++++ STORED DATA ++++
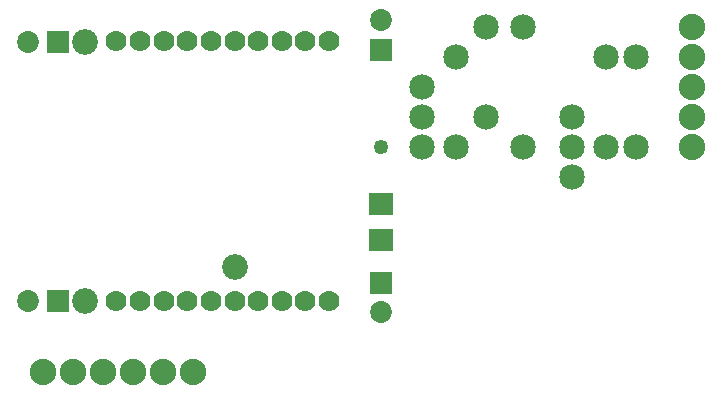
<source format=gbs>
G04 MADE WITH FRITZING*
G04 WWW.FRITZING.ORG*
G04 DOUBLE SIDED*
G04 HOLES PLATED*
G04 CONTOUR ON CENTER OF CONTOUR VECTOR*
%ASAXBY*%
%FSLAX23Y23*%
%MOIN*%
%OFA0B0*%
%SFA1.0B1.0*%
%ADD10C,0.088000*%
%ADD11C,0.085000*%
%ADD12C,0.049370*%
%ADD13C,0.072992*%
%ADD14C,0.070000*%
%ADD15C,0.085433*%
%ADD16R,0.072992X0.072992*%
%ADD17R,0.084803X0.072992*%
%LNMASK0*%
G90*
G70*
G54D10*
X2434Y1265D03*
X2434Y1165D03*
X2434Y1065D03*
X2434Y965D03*
X2434Y865D03*
G54D11*
X2034Y965D03*
X2034Y865D03*
X2034Y765D03*
X1534Y1065D03*
X1534Y965D03*
X1534Y865D03*
X1746Y965D03*
X1746Y1265D03*
X1646Y865D03*
X1646Y1165D03*
X2246Y865D03*
X2246Y1165D03*
X2146Y865D03*
X2146Y1165D03*
X1871Y865D03*
X1871Y1265D03*
G54D12*
X1396Y865D03*
G54D10*
X271Y115D03*
X371Y115D03*
X471Y115D03*
X571Y115D03*
X671Y115D03*
X771Y115D03*
G54D13*
X320Y1215D03*
X221Y1215D03*
X320Y352D03*
X221Y352D03*
X1396Y1191D03*
X1396Y1290D03*
X1396Y413D03*
X1396Y315D03*
G54D14*
X1224Y352D03*
X1145Y352D03*
X1066Y352D03*
X988Y352D03*
X909Y352D03*
X830Y352D03*
X751Y352D03*
X673Y352D03*
X594Y352D03*
X515Y352D03*
X1224Y1218D03*
X1145Y1218D03*
X1066Y1218D03*
X988Y1218D03*
X909Y1218D03*
X830Y1218D03*
X751Y1218D03*
X673Y1218D03*
X594Y1218D03*
X515Y1218D03*
G54D15*
X409Y1215D03*
X409Y352D03*
X909Y465D03*
G54D16*
X320Y1215D03*
X320Y352D03*
X1396Y1191D03*
X1396Y413D03*
G54D17*
X1396Y677D03*
X1396Y555D03*
G04 End of Mask0*
M02*
</source>
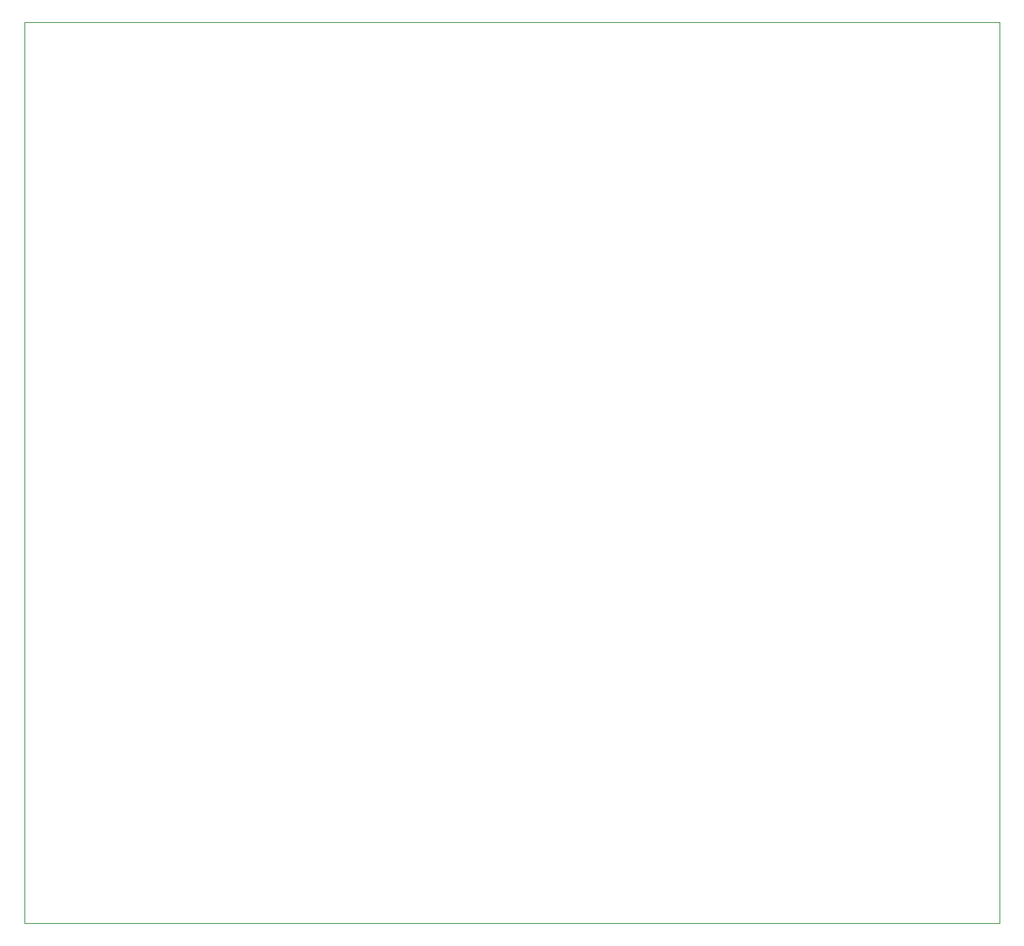
<source format=gm1>
%TF.GenerationSoftware,KiCad,Pcbnew,(5.1.12)-1*%
%TF.CreationDate,2022-12-02T08:38:14+01:00*%
%TF.ProjectId,LF_phase_detector,4c465f70-6861-4736-955f-646574656374,rev?*%
%TF.SameCoordinates,Original*%
%TF.FileFunction,Profile,NP*%
%FSLAX46Y46*%
G04 Gerber Fmt 4.6, Leading zero omitted, Abs format (unit mm)*
G04 Created by KiCad (PCBNEW (5.1.12)-1) date 2022-12-02 08:38:14*
%MOMM*%
%LPD*%
G01*
G04 APERTURE LIST*
%TA.AperFunction,Profile*%
%ADD10C,0.050000*%
%TD*%
G04 APERTURE END LIST*
D10*
X0Y-99822000D02*
X0Y0D01*
X107950000Y-99822000D02*
X0Y-99822000D01*
X107950000Y0D02*
X107950000Y-99822000D01*
X0Y0D02*
X107950000Y0D01*
M02*

</source>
++++
> [EXERCISE AIM]: In the records above, locate the lines holding the word "LIST". Copy each of them.

> [EXERCISE RESPONSE]:
G04 APERTURE LIST*
G04 APERTURE END LIST*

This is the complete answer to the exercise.